Given the Medici device on Pallas' dress, it was presumably commissioned by the Medici family, as were many of Botticelli’s paintings, and has passed to the Uffizi with much of their collection. In 1499 an inventory lists it in the same room as Botticelli's Primavera, in the town palace in Florence of Lorenzo di Pierfrancesco de' Medici and his brother Giovanni "Il Popolano". They were the cousins of Lorenzo de' Medici, de facto ruler of Florence, and after their father's early death had been his wards. In the later 16th century it hung in the Palazzo Vecchio. In 1638 it was at the Medici Villa di Castello, as was the Primavera, then it is recorded in the Pitti Palace by about 1830, by which time Botticelli was unfashionable and regarded as mainly of historical interest.
The painting was then little-known until it was noticed in 1895 in one of the ante-rooms of the Palazzo Pitti by the English artist, living in Florence, William Blundell Spence. The painting was in the Uffizi gallery from 1922. It has perhaps been transferred from panel to canvas.
In 2015, this painting among other Botticelli paintings was in an exhibition that opened in Berlin before moving to London.
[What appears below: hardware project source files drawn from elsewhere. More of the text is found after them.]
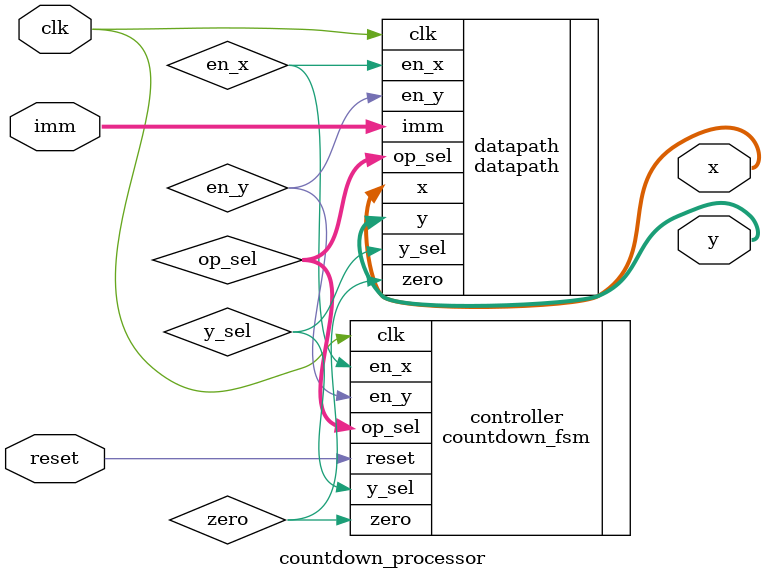
<source format=v>
module countdown_processor (
   input          clk,
   input          reset,
   input    [3:0] imm,
   output   [3:0] x,
   output   [3:0] y
   );

   wire    [1:0] op_sel;
   wire          en_x;
   wire          en_y;
   wire          y_sel;
   wire          zero;
   
   datapath datapath (
      .clk        (clk),
      .imm        (imm),
      .op_sel     (op_sel),
      .en_x       (en_x),
      .en_y       (en_y),
      .y_sel      (y_sel),
      .x          (x),
      .y          (y),
      .zero       (zero)
   );
   
   countdown_fsm controller (
      .clk        (clk),
      .reset      (reset),
      .zero       (zero),
      .op_sel     (op_sel),
      .en_x       (en_x),
      .en_y       (en_y),
      .y_sel      (y_sel)
   );
   
endmodule

</source>
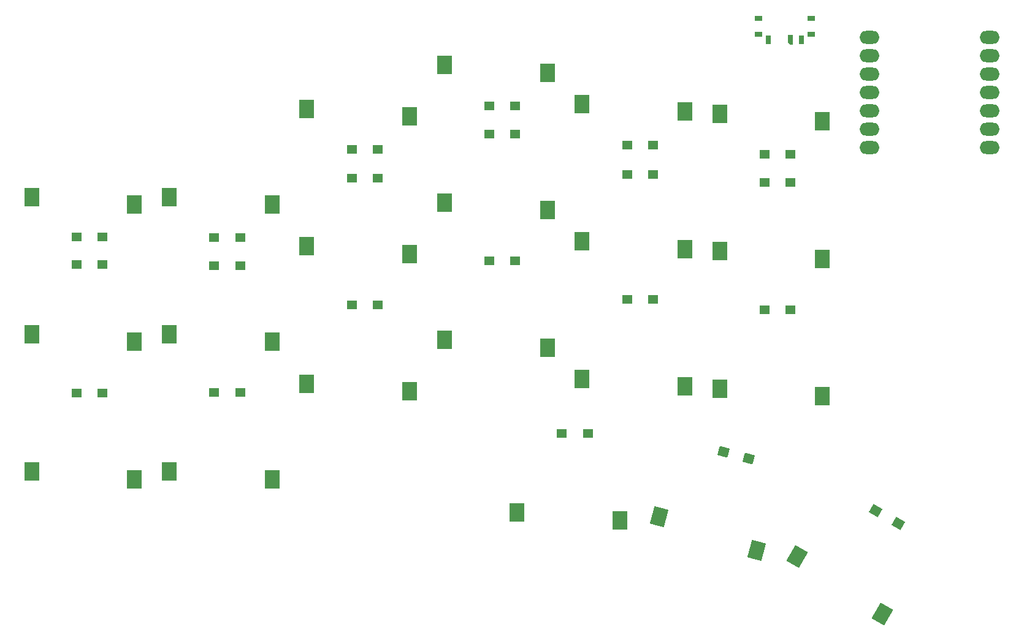
<source format=gbp>
%TF.GenerationSoftware,KiCad,Pcbnew,8.0.5*%
%TF.CreationDate,2025-01-25T20:12:58+02:00*%
%TF.ProjectId,1_3A,315f3341-2e6b-4696-9361-645f70636258,rev?*%
%TF.SameCoordinates,Original*%
%TF.FileFunction,Paste,Bot*%
%TF.FilePolarity,Positive*%
%FSLAX46Y46*%
G04 Gerber Fmt 4.6, Leading zero omitted, Abs format (unit mm)*
G04 Created by KiCad (PCBNEW 8.0.5) date 2025-01-25 20:12:58*
%MOMM*%
%LPD*%
G01*
G04 APERTURE LIST*
G04 Aperture macros list*
%AMRotRect*
0 Rectangle, with rotation*
0 The origin of the aperture is its center*
0 $1 length*
0 $2 width*
0 $3 Rotation angle, in degrees counterclockwise*
0 Add horizontal line*
21,1,$1,$2,0,0,$3*%
%AMOutline5P*
0 Free polygon, 5 corners , with rotation*
0 The origin of the aperture is its center*
0 number of corners: always 5*
0 $1 to $10 corner X, Y*
0 $11 Rotation angle, in degrees counterclockwise*
0 create outline with 5 corners*
4,1,5,$1,$2,$3,$4,$5,$6,$7,$8,$9,$10,$1,$2,$11*%
%AMOutline6P*
0 Free polygon, 6 corners , with rotation*
0 The origin of the aperture is its center*
0 number of corners: always 6*
0 $1 to $12 corner X, Y*
0 $13 Rotation angle, in degrees counterclockwise*
0 create outline with 6 corners*
4,1,6,$1,$2,$3,$4,$5,$6,$7,$8,$9,$10,$11,$12,$1,$2,$13*%
%AMOutline7P*
0 Free polygon, 7 corners , with rotation*
0 The origin of the aperture is its center*
0 number of corners: always 7*
0 $1 to $14 corner X, Y*
0 $15 Rotation angle, in degrees counterclockwise*
0 create outline with 7 corners*
4,1,7,$1,$2,$3,$4,$5,$6,$7,$8,$9,$10,$11,$12,$13,$14,$1,$2,$15*%
%AMOutline8P*
0 Free polygon, 8 corners , with rotation*
0 The origin of the aperture is its center*
0 number of corners: always 8*
0 $1 to $16 corner X, Y*
0 $17 Rotation angle, in degrees counterclockwise*
0 create outline with 8 corners*
4,1,8,$1,$2,$3,$4,$5,$6,$7,$8,$9,$10,$11,$12,$13,$14,$15,$16,$1,$2,$17*%
G04 Aperture macros list end*
%ADD10RotRect,2.000000X2.500000X330.000000*%
%ADD11R,2.000000X2.500000*%
%ADD12RotRect,2.000000X2.500000X345.000000*%
%ADD13RotRect,1.425000X1.300000X165.000000*%
%ADD14R,1.425000X1.300000*%
%ADD15RotRect,1.425000X1.300000X150.000000*%
%ADD16O,2.750000X1.800000*%
%ADD17R,1.000000X0.800000*%
%ADD18R,0.700000X1.280000*%
%ADD19Outline5P,-0.350000X0.640000X0.350000X0.640000X0.350000X-0.640000X-0.070000X-0.640000X-0.350000X-0.360000X0.000000*%
G04 APERTURE END LIST*
D10*
X182199061Y-130489492D03*
X193971622Y-138498819D03*
D11*
X114500000Y-87640970D03*
X128700000Y-88690970D03*
D12*
X163191220Y-124992485D03*
X176635607Y-129681938D03*
D11*
X95500000Y-80790970D03*
X109700000Y-81840970D03*
X76500000Y-99790970D03*
X90700000Y-100840970D03*
X152500000Y-67940970D03*
X166700000Y-68990970D03*
X114500000Y-106640970D03*
X128700000Y-107690970D03*
X171500000Y-88315970D03*
X185700000Y-89365970D03*
X171500000Y-69315970D03*
X185700000Y-70365970D03*
X152500000Y-105940970D03*
X166700000Y-106990970D03*
X152500000Y-86940970D03*
X166700000Y-87990970D03*
X114500000Y-68640970D03*
X128700000Y-69690970D03*
X171500000Y-107315970D03*
X185700000Y-108365970D03*
X95500000Y-99790970D03*
X109700000Y-100840970D03*
X133500000Y-62565970D03*
X147700000Y-63615970D03*
X143500000Y-124440700D03*
X157700000Y-125490700D03*
X76500000Y-80790970D03*
X90700000Y-81840970D03*
X133500000Y-100565970D03*
X147700000Y-101615970D03*
X95500000Y-118790970D03*
X109700000Y-119840970D03*
X76500000Y-118790970D03*
X90700000Y-119840970D03*
X133500000Y-81565970D03*
X147700000Y-82615970D03*
D13*
X175526592Y-116962639D03*
X172073408Y-116037361D03*
D14*
X181287500Y-96400000D03*
X177712500Y-96400000D03*
D15*
X196148020Y-125993750D03*
X193051980Y-124206250D03*
D14*
X153287500Y-113500000D03*
X149712500Y-113500000D03*
X105287500Y-86400000D03*
X101712500Y-86400000D03*
X105287500Y-90297000D03*
X101712500Y-90297000D03*
X162287500Y-95000000D03*
X158712500Y-95000000D03*
X181287500Y-74900000D03*
X177712500Y-74900000D03*
X86287500Y-90170000D03*
X82712500Y-90170000D03*
X181287500Y-78800000D03*
X177712500Y-78800000D03*
X143287500Y-68200000D03*
X139712500Y-68200000D03*
X143287500Y-72100000D03*
X139712500Y-72100000D03*
D16*
X192205040Y-58696046D03*
X192205040Y-61236046D03*
X192205040Y-63776046D03*
X192205040Y-66316046D03*
X192205040Y-68856046D03*
X192205040Y-71396046D03*
X192205040Y-73936046D03*
X208794960Y-73936046D03*
X208794960Y-71396046D03*
X208794960Y-68856046D03*
X208794960Y-66316046D03*
X208794960Y-63776046D03*
X208794960Y-61236046D03*
X208794960Y-58696046D03*
D14*
X162287500Y-73600000D03*
X158712500Y-73600000D03*
X124287500Y-74200000D03*
X120712500Y-74200000D03*
X143287500Y-89600000D03*
X139712500Y-89600000D03*
X86287500Y-107900000D03*
X82712500Y-107900000D03*
X162287500Y-77700000D03*
X158712500Y-77700000D03*
D17*
X184150000Y-58300970D03*
X184150000Y-56080970D03*
X176850000Y-58300970D03*
X176850000Y-56080970D03*
D18*
X182750000Y-59060970D03*
D19*
X181250000Y-59060970D03*
D18*
X178250000Y-59060970D03*
D14*
X124287500Y-78200000D03*
X120712500Y-78200000D03*
X86287500Y-86360000D03*
X82712500Y-86360000D03*
X124287500Y-95700000D03*
X120712500Y-95700000D03*
X105287500Y-107800000D03*
X101712500Y-107800000D03*
M02*

</source>
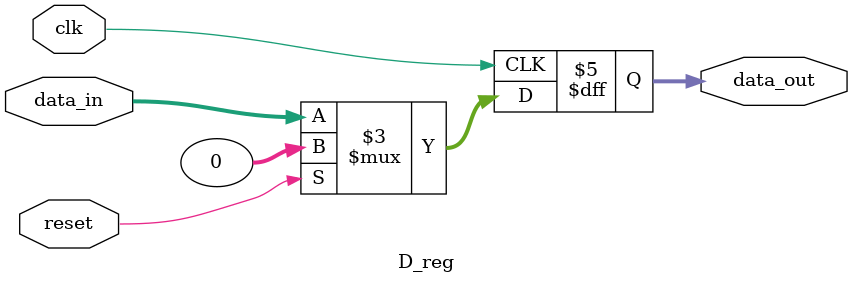
<source format=v>
`timescale 1ns / 1ps
module D_reg(
		input clk,
		input reset,
		input [31:0] data_in,
		output reg [31:0] data_out
    );

		
		always @ (posedge clk)
			begin
				if(reset) data_out = 0;
				else data_out = data_in;
			end

endmodule

</source>
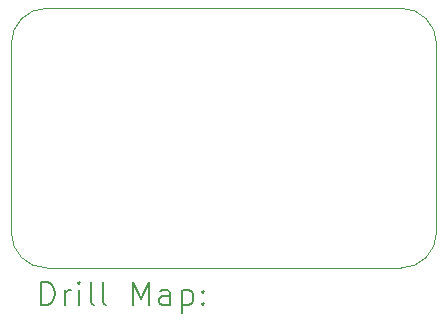
<source format=gbr>
%FSLAX45Y45*%
G04 Gerber Fmt 4.5, Leading zero omitted, Abs format (unit mm)*
G04 Created by KiCad (PCBNEW 6.0.2+dfsg-1) date 2022-12-16 18:51:56*
%MOMM*%
%LPD*%
G01*
G04 APERTURE LIST*
%TA.AperFunction,Profile*%
%ADD10C,0.100000*%
%TD*%
%ADD11C,0.200000*%
G04 APERTURE END LIST*
D10*
X16500000Y-8900000D02*
X13500000Y-8900000D01*
X16800000Y-10800000D02*
X16800000Y-9200000D01*
X13500000Y-11100000D02*
X16500000Y-11100000D01*
X13200000Y-9200000D02*
X13200000Y-10800000D01*
X13200000Y-10800000D02*
G75*
G03*
X13500000Y-11100000I300000J0D01*
G01*
X16500000Y-11100000D02*
G75*
G03*
X16800000Y-10800000I0J300000D01*
G01*
X16800000Y-9200000D02*
G75*
G03*
X16500000Y-8900000I-300000J0D01*
G01*
X13500000Y-8900000D02*
G75*
G03*
X13200000Y-9200000I0J-300000D01*
G01*
D11*
X13452619Y-11415476D02*
X13452619Y-11215476D01*
X13500238Y-11215476D01*
X13528809Y-11225000D01*
X13547857Y-11244048D01*
X13557381Y-11263095D01*
X13566905Y-11301190D01*
X13566905Y-11329762D01*
X13557381Y-11367857D01*
X13547857Y-11386905D01*
X13528809Y-11405952D01*
X13500238Y-11415476D01*
X13452619Y-11415476D01*
X13652619Y-11415476D02*
X13652619Y-11282143D01*
X13652619Y-11320238D02*
X13662143Y-11301190D01*
X13671667Y-11291667D01*
X13690714Y-11282143D01*
X13709762Y-11282143D01*
X13776428Y-11415476D02*
X13776428Y-11282143D01*
X13776428Y-11215476D02*
X13766905Y-11225000D01*
X13776428Y-11234524D01*
X13785952Y-11225000D01*
X13776428Y-11215476D01*
X13776428Y-11234524D01*
X13900238Y-11415476D02*
X13881190Y-11405952D01*
X13871667Y-11386905D01*
X13871667Y-11215476D01*
X14005000Y-11415476D02*
X13985952Y-11405952D01*
X13976428Y-11386905D01*
X13976428Y-11215476D01*
X14233571Y-11415476D02*
X14233571Y-11215476D01*
X14300238Y-11358333D01*
X14366905Y-11215476D01*
X14366905Y-11415476D01*
X14547857Y-11415476D02*
X14547857Y-11310714D01*
X14538333Y-11291667D01*
X14519286Y-11282143D01*
X14481190Y-11282143D01*
X14462143Y-11291667D01*
X14547857Y-11405952D02*
X14528809Y-11415476D01*
X14481190Y-11415476D01*
X14462143Y-11405952D01*
X14452619Y-11386905D01*
X14452619Y-11367857D01*
X14462143Y-11348809D01*
X14481190Y-11339286D01*
X14528809Y-11339286D01*
X14547857Y-11329762D01*
X14643095Y-11282143D02*
X14643095Y-11482143D01*
X14643095Y-11291667D02*
X14662143Y-11282143D01*
X14700238Y-11282143D01*
X14719286Y-11291667D01*
X14728809Y-11301190D01*
X14738333Y-11320238D01*
X14738333Y-11377381D01*
X14728809Y-11396428D01*
X14719286Y-11405952D01*
X14700238Y-11415476D01*
X14662143Y-11415476D01*
X14643095Y-11405952D01*
X14824048Y-11396428D02*
X14833571Y-11405952D01*
X14824048Y-11415476D01*
X14814524Y-11405952D01*
X14824048Y-11396428D01*
X14824048Y-11415476D01*
X14824048Y-11291667D02*
X14833571Y-11301190D01*
X14824048Y-11310714D01*
X14814524Y-11301190D01*
X14824048Y-11291667D01*
X14824048Y-11310714D01*
M02*

</source>
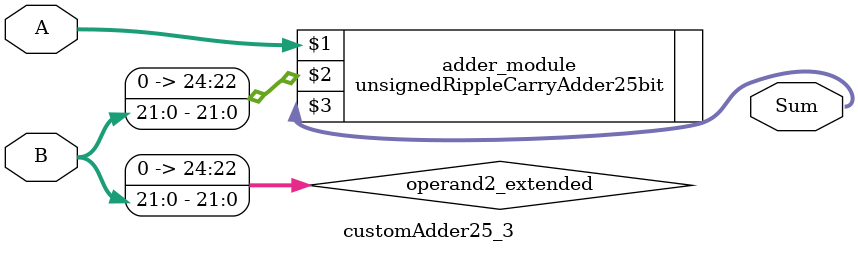
<source format=v>

module customAdder25_3(
                    input [24 : 0] A,
                    input [21 : 0] B,
                    
                    output [25 : 0] Sum
            );

    wire [24 : 0] operand2_extended;
    
    assign operand2_extended =  {3'b0, B};
    
    unsignedRippleCarryAdder25bit adder_module(
        A,
        operand2_extended,
        Sum
    );
    
endmodule
        
</source>
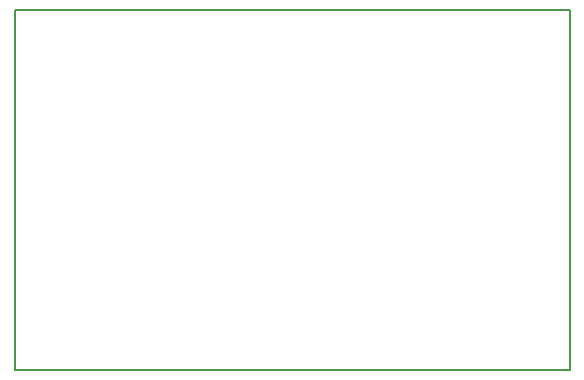
<source format=gbr>
G04 DipTrace 2.4.0.2*
%INBoardOutline.gbr*%
%MOIN*%
%ADD11C,0.0055*%
%FSLAX44Y44*%
G04*
G70*
G90*
G75*
G01*
%LNBoardOutline*%
%LPD*%
X3937Y15937D2*
D11*
X22437D1*
Y3937D1*
X3937D1*
Y15937D1*
M02*

</source>
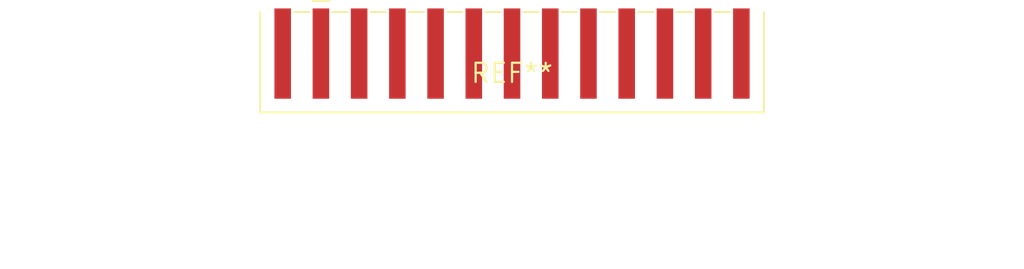
<source format=kicad_pcb>
(kicad_pcb (version 20240108) (generator pcbnew)

  (general
    (thickness 1.6)
  )

  (paper "A4")
  (layers
    (0 "F.Cu" signal)
    (31 "B.Cu" signal)
    (32 "B.Adhes" user "B.Adhesive")
    (33 "F.Adhes" user "F.Adhesive")
    (34 "B.Paste" user)
    (35 "F.Paste" user)
    (36 "B.SilkS" user "B.Silkscreen")
    (37 "F.SilkS" user "F.Silkscreen")
    (38 "B.Mask" user)
    (39 "F.Mask" user)
    (40 "Dwgs.User" user "User.Drawings")
    (41 "Cmts.User" user "User.Comments")
    (42 "Eco1.User" user "User.Eco1")
    (43 "Eco2.User" user "User.Eco2")
    (44 "Edge.Cuts" user)
    (45 "Margin" user)
    (46 "B.CrtYd" user "B.Courtyard")
    (47 "F.CrtYd" user "F.Courtyard")
    (48 "B.Fab" user)
    (49 "F.Fab" user)
    (50 "User.1" user)
    (51 "User.2" user)
    (52 "User.3" user)
    (53 "User.4" user)
    (54 "User.5" user)
    (55 "User.6" user)
    (56 "User.7" user)
    (57 "User.8" user)
    (58 "User.9" user)
  )

  (setup
    (pad_to_mask_clearance 0)
    (pcbplotparams
      (layerselection 0x00010fc_ffffffff)
      (plot_on_all_layers_selection 0x0000000_00000000)
      (disableapertmacros false)
      (usegerberextensions false)
      (usegerberattributes false)
      (usegerberadvancedattributes false)
      (creategerberjobfile false)
      (dashed_line_dash_ratio 12.000000)
      (dashed_line_gap_ratio 3.000000)
      (svgprecision 4)
      (plotframeref false)
      (viasonmask false)
      (mode 1)
      (useauxorigin false)
      (hpglpennumber 1)
      (hpglpenspeed 20)
      (hpglpendiameter 15.000000)
      (dxfpolygonmode false)
      (dxfimperialunits false)
      (dxfusepcbnewfont false)
      (psnegative false)
      (psa4output false)
      (plotreference false)
      (plotvalue false)
      (plotinvisibletext false)
      (sketchpadsonfab false)
      (subtractmaskfromsilk false)
      (outputformat 1)
      (mirror false)
      (drillshape 1)
      (scaleselection 1)
      (outputdirectory "")
    )
  )

  (net 0 "")

  (footprint "Harting_har-flexicon_14111113002xxx_1x11-MP_P2.54mm_Horizontal" (layer "F.Cu") (at 0 0))

)

</source>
It showcased Botticelli’s works and other artists’ renditions of his paintings such as his The Birth of Venus.
If given by Lorenzo de' Medici for his cousin's wedding, the two figures may represent the couple, aside from any other interpretations. The lands of the bride's father, lord of Piombino on the Ligurian coast, and the island of Elba just off it, might be considered as part of Camilla's hunting grounds. A possible interpretation of the painting is that Lorenzo de' Medici, if he was the main commissioner of this artwork, is represented by Pallas as he is overcoming the greed surrounding him – represented by the centaur – when he made a bold journey to Naples to reverse alliances and end the Pazzi War. The Italian for the balls in the Medici coat of arms is palle, and their supporters were sometimes called palleschi, which adds to the plausibility of political interpretations.
Pallas is a figure of reason, restraining the beast of our nature – also represented by the centaur – by the hair and looking at it with no fear. This has been connected with Sigmund Freud’s theory of the unconscious, and also to the Renaissance Neo-Platonist Marsilio Ficino's idea of the human soul as part animal and part human. It has been interpreted as an allegory on the peace after the Pazzi wars.
Frothingham posited that Botticelli’s idea for the painting could have come from an image in the Chronography of 354, a Roman calendar by Furius Dionysius Filocalus, the secretary to Pope Damasus I. The calendar depicts the personification of the city of Trier as a female warrior with a spear and shield holding the hair of a male figure with a bow and arrows by his feet. The male is smaller than the female and looks as if he is trying to escape her grasp. The two works are very similar and it is possible Botticelli got his idea for his painting from this image, having seen a copy.
There are three drawings in Botticelli's style of Pallas, which may possibly be early ideas for the painting, though none are very close to the final figure, and all seem to be studies for a single standing figure. In two she carries a large olive branch and holds a helmet. They are in the Uffizi, the Ashmolean Museum in Oxford, and the Pinacoteca Ambrosiana in Milan.